## Exercises to complete:
**a.** In the curve-sketching solution, at what point does the curve reach a local minimum?
**b.** Carry the curve-sketching solution forward from the point where it stops.

## Source extract:
━━━━━━━━━━

Answer
The curve, observing from left to right,
- rises on $(-\infty,-\sqrt{3})$, concave down,
- reaches an absolute maximum at $(-\sqrt{3},5)$, turns
- at $(-1,1)$ changes concavity to "up" (inflection point),
- reaches a local minimum at $(0,-4)$, turns
- at $(1,1)$ changes concavity to "down" (inflection point),
- reaches an absolute maximum at $(\sqrt{3},5)$, turns
- and contiunes to fall on the interval $(\sqrt{3},\infty)$, concave down.
Work Step by Step
$y=f(x)=x^{2}(6-x^{2})-4$
$f'(x)=-4x^{3}+12x=-4x(x^{2}-3)=-4x(x+\sqrt{3})(x-\sqrt{3})$
$f''(x)=-12x^{2}+12=-12(x^{2}-1)=-12(x+1)(x-1)$
Analyzing $f'(x)$, we see that it is defined everywhere,
and has zeros $ x=0, \pm\sqrt{3}\qquad$... (critical points)

━━━━━━━━━━

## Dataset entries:
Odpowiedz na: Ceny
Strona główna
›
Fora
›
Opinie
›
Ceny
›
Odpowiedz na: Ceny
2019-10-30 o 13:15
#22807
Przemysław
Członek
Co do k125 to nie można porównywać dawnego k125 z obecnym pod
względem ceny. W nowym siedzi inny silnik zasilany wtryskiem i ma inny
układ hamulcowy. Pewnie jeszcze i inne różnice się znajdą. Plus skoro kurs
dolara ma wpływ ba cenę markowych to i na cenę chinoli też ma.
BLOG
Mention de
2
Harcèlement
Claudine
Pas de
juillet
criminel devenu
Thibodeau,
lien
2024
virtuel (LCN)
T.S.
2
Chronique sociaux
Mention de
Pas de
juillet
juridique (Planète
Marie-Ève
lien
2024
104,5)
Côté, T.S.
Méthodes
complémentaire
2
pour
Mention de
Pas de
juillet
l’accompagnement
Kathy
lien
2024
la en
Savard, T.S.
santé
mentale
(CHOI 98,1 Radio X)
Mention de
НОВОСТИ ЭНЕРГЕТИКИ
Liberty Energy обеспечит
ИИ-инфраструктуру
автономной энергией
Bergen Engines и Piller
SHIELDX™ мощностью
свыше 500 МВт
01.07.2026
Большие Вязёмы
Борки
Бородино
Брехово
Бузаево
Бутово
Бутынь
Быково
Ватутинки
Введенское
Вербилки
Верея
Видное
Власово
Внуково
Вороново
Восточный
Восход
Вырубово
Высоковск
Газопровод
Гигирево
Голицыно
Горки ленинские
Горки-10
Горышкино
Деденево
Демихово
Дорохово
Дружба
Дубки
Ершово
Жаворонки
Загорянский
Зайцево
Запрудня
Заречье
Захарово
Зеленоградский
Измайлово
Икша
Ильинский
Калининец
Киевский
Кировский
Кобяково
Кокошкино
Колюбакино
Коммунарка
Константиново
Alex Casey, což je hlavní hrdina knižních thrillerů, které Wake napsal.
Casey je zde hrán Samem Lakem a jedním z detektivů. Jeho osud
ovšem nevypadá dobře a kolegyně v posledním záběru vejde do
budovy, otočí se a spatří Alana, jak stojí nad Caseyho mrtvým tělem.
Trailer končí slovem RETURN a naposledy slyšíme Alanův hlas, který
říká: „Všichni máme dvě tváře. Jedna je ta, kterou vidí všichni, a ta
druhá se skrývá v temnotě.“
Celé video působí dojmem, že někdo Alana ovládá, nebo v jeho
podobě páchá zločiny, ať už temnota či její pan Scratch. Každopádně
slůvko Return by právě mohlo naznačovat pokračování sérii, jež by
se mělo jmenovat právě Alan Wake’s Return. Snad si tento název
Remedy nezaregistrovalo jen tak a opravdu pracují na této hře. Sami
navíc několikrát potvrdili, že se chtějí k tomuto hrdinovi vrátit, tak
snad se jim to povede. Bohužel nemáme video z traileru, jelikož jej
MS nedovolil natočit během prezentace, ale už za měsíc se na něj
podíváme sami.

━━━━━━━━━━

## Task responses:
**a.** (0, -4)

**b.**
$\left[\begin{array}{ccccccc}
y': & ++ & | & -- & | & ++ & | & --\\
& & -\sqrt{3} & & 0 & & \sqrt{3} & \\
y: & \nearrow & \max & \searrow & \min & \nearrow & \max & \searrow
\end{array}\right] \left\{\begin{array}{l}
f(-\sqrt{3})=5\\
f(0)=-4\\
f(\sqrt{3})=5
\end{array}\right.$
Analyzing $f''(x)$,
$f''(x)=0$ for $ x=\pm 1,\qquad$
$\left\{\begin{array}{ll}
f(-1)=1, & (-1,1)\\
f(1)=1, & (-1,1)
\end{array}\right. \quad$ ... points of inflection.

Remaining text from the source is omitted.